[PATCH 2/5] drm/amdkfd: enable per process SMI event
Felix Kuehling
felix.kuehling at amd.com
Fri Jan 14 22:07:04 UTC 2022
Am 2022-01-14 um 3:38 p.m. schrieb Philip Yang:
> Process receive event log from same process by default.
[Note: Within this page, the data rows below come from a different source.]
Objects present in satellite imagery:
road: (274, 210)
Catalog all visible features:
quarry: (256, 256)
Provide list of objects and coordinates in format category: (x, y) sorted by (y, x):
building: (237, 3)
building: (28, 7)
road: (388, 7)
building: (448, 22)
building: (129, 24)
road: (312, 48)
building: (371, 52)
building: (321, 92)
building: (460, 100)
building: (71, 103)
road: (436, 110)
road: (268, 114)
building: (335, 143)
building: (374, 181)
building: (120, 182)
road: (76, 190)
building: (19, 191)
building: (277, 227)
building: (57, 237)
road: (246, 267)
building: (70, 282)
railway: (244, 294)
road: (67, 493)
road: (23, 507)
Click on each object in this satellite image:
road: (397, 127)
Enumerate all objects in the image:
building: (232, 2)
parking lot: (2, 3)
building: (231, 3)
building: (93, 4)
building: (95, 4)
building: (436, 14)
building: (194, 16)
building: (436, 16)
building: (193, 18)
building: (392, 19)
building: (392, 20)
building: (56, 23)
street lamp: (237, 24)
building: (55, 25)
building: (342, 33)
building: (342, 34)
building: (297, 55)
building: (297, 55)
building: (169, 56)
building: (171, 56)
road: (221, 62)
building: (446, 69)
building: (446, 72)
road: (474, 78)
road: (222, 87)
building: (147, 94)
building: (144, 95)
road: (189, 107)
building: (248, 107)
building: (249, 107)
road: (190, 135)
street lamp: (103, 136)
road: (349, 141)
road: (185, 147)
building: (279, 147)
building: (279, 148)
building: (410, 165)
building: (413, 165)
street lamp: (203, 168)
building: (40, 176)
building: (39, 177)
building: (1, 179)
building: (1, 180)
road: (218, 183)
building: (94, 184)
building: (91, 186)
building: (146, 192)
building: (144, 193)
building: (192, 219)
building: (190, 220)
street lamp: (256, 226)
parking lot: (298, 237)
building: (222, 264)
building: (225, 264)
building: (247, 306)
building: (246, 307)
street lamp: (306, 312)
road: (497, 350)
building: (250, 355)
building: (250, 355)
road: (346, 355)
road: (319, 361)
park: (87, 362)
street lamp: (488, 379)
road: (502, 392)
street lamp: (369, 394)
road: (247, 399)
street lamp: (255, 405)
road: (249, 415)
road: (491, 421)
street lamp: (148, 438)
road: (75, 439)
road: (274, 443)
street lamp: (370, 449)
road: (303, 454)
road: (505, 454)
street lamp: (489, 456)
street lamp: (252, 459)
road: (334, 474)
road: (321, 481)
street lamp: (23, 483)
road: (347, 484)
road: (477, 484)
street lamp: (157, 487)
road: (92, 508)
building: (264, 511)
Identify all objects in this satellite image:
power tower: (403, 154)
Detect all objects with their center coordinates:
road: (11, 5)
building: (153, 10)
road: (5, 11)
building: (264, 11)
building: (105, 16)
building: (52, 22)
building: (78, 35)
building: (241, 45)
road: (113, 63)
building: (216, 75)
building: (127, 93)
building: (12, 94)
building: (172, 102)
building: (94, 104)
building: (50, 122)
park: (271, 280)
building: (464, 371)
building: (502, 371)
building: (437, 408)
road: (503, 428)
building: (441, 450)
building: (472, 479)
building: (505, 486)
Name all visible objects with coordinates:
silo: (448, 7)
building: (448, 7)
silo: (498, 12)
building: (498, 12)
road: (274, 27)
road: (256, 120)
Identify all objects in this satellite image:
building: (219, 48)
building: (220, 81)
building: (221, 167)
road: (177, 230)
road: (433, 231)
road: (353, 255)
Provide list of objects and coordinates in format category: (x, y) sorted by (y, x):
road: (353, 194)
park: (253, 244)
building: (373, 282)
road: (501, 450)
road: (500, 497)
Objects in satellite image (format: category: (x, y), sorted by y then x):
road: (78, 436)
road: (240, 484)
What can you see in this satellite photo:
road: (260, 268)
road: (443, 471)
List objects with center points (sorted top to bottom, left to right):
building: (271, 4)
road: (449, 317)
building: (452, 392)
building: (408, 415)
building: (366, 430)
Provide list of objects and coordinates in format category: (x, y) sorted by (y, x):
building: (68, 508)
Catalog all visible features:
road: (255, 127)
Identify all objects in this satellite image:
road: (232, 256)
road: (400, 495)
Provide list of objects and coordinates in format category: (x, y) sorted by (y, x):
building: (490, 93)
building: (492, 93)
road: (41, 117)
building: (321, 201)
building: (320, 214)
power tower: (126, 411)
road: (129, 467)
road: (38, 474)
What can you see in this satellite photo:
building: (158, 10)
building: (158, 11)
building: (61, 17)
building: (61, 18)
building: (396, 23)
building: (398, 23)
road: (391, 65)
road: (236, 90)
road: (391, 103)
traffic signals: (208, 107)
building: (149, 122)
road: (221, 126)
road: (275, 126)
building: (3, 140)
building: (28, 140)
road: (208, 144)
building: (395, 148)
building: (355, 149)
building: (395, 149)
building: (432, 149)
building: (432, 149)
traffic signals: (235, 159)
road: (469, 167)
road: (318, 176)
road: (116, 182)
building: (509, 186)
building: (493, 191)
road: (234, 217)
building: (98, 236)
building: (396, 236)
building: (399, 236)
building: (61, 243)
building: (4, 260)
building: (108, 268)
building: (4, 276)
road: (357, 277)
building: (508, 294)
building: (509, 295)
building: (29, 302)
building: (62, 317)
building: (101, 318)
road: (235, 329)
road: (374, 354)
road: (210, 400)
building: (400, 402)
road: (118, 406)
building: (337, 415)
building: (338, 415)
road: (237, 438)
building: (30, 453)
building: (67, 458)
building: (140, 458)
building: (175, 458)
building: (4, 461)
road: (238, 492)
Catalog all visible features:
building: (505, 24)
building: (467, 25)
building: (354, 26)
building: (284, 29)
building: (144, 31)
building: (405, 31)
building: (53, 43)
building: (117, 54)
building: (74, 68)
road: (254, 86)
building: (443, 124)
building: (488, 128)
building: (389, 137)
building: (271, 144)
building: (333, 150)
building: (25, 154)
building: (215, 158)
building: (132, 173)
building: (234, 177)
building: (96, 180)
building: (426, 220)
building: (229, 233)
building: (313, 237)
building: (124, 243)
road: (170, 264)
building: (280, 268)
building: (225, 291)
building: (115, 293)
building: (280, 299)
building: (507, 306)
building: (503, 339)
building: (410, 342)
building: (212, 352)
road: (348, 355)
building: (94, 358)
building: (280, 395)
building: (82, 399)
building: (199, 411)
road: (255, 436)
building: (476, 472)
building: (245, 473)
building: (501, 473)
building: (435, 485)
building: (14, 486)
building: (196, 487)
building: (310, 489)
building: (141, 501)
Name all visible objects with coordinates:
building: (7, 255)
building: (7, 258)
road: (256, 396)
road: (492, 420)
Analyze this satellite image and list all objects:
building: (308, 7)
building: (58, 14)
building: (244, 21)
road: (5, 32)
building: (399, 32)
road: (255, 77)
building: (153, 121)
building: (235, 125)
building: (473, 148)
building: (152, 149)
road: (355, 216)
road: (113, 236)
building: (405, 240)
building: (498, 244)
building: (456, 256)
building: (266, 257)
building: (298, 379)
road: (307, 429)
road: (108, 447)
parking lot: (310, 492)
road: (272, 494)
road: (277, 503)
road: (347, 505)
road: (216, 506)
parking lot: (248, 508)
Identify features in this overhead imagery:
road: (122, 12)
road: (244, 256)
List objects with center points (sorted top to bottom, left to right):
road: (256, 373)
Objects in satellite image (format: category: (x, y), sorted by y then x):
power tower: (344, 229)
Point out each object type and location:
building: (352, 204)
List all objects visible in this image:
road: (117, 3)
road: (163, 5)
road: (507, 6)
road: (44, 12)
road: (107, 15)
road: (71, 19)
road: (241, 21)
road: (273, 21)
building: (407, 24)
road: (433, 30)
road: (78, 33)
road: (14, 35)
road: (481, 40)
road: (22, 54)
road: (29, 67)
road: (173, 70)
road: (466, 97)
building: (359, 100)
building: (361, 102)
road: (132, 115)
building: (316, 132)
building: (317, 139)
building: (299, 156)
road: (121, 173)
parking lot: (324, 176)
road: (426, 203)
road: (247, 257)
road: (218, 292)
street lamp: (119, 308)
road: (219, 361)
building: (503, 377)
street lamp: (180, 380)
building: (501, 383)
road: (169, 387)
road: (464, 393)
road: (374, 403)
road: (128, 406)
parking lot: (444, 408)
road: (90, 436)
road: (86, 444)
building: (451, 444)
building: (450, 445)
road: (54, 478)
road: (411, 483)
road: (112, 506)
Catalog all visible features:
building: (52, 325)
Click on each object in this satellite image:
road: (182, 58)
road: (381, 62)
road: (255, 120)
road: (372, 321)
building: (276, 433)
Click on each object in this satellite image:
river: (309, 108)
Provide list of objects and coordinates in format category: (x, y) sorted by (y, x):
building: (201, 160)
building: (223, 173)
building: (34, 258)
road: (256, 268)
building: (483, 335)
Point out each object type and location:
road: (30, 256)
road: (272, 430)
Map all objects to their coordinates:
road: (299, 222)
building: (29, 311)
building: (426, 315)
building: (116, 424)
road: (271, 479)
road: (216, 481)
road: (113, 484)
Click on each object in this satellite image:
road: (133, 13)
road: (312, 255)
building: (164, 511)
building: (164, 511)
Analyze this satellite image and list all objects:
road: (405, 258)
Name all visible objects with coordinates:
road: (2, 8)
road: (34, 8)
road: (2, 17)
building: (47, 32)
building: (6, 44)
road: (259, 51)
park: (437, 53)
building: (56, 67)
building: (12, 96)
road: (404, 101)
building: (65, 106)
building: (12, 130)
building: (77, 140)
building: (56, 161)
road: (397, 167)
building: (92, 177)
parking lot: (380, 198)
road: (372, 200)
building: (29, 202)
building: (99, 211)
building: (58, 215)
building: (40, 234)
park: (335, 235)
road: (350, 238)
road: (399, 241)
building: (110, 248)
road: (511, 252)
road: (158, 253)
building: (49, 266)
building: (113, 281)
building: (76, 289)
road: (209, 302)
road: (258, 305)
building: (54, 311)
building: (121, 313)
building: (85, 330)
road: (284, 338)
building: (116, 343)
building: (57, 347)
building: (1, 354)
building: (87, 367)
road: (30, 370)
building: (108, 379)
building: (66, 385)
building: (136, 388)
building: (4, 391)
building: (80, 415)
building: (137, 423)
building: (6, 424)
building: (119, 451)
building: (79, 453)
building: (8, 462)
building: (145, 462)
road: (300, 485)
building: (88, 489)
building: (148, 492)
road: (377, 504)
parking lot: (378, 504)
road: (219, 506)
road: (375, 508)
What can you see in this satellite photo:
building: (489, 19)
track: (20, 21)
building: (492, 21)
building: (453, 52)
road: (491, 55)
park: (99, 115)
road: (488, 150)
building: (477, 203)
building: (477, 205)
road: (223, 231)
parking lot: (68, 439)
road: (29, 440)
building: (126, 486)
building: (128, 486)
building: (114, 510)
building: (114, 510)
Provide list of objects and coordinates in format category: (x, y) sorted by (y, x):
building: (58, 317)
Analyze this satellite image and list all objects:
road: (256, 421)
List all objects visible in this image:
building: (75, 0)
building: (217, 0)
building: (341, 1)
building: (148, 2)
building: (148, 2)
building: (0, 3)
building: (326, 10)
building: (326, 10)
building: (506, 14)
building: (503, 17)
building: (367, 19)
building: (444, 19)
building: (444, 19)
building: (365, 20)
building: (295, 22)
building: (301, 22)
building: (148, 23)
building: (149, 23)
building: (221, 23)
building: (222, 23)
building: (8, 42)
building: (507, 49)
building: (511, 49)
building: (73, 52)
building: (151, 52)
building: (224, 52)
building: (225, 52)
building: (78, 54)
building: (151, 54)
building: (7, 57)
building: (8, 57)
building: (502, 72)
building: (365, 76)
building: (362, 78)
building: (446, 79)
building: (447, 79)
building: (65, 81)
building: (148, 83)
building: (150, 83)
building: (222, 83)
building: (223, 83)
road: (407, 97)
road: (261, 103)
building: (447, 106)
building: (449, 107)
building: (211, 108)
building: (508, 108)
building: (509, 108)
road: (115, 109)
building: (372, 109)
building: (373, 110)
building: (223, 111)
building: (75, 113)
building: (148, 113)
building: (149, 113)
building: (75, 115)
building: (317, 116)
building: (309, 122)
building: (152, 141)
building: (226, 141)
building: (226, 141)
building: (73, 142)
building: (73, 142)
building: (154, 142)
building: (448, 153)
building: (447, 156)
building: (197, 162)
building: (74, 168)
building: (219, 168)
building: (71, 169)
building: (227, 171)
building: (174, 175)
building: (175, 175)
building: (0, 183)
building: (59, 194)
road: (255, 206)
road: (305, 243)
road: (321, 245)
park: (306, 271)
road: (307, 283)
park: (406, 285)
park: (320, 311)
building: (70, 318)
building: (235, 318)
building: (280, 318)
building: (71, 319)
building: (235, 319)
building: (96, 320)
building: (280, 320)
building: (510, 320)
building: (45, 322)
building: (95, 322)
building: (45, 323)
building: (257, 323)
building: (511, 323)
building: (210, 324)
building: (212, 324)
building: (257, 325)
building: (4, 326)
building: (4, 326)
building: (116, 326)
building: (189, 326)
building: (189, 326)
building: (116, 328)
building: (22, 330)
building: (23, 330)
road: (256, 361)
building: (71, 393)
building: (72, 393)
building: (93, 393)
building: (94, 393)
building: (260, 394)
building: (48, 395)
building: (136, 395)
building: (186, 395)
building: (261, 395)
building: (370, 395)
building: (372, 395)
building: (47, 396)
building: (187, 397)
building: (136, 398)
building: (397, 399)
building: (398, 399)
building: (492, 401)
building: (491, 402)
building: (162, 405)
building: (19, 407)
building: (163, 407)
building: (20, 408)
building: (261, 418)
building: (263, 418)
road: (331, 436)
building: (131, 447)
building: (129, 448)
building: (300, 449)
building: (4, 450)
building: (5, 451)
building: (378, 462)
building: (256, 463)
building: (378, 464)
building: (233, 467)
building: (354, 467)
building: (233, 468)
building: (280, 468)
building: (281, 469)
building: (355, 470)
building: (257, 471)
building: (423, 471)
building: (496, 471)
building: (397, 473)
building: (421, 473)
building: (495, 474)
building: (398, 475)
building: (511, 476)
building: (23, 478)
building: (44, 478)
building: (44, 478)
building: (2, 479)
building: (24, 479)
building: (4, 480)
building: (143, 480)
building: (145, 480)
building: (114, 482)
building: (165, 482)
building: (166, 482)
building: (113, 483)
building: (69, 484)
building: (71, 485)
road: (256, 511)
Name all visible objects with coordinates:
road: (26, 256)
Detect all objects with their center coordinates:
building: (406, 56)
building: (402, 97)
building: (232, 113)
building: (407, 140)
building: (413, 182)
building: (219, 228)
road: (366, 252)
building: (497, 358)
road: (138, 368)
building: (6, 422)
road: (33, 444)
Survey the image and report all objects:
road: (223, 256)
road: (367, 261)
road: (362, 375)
Add a flag to
> be able to receive event log from all processes, this requires super
> user permission.
>
> Event log with pid 0 send to all processes.
>
> Define new event log id, migration trigger, user queue eviction
> trigger, those new event log will be added in following patches.
>
> Update kfd_ioctl.h version.
>
> Signed-off-by: Philip Yang <Philip.Yang at amd.com>
> ---
> drivers/gpu/drm/amd/amdkfd/kfd_smi_events.c | 28 +++++++++++++++------
> include/uapi/linux/kfd_ioctl.h | 27 ++++++++++++++++++++
> 2 files changed, 48 insertions(+), 7 deletions(-)
>
> diff --git a/drivers/gpu/drm/amd/amdkfd/kfd_smi_events.c b/drivers/gpu/drm/amd/amdkfd/kfd_smi_events.c
> index 7023fa21a0a9..5818ea8ad4ce 100644
> --- a/drivers/gpu/drm/amd/amdkfd/kfd_smi_events.c
> +++ b/drivers/gpu/drm/amd/amdkfd/kfd_smi_events.c
> @@ -37,6 +37,8 @@ struct kfd_smi_client {
> uint64_t events;
> struct kfd_dev *dev;
> spinlock_t lock;
> + pid_t pid;
> + bool suser;
> };
>
> #define MAX_KFIFO_SIZE 1024
> @@ -150,16 +152,26 @@ static int kfd_smi_ev_release(struct inode *inode, struct file *filep)
> return 0;
> }
>
> -static void add_event_to_kfifo(struct kfd_dev *dev, unsigned int smi_event,
> - char *event_msg, int len)
> +static bool kfd_smi_ev_enabled(pid_t pid, struct kfd_smi_client *client,
> + unsigned int smi_event)
> +{
> + if (pid &&
> + !(client->suser && client->events & KFD_SMI_EVENT_MASK_FROM_INDEX(KFD_SMI_EVENT_ALL_PROCESSES)) &&
> + client->pid != pid)
We cannot change the default behaviour for existing SMI events.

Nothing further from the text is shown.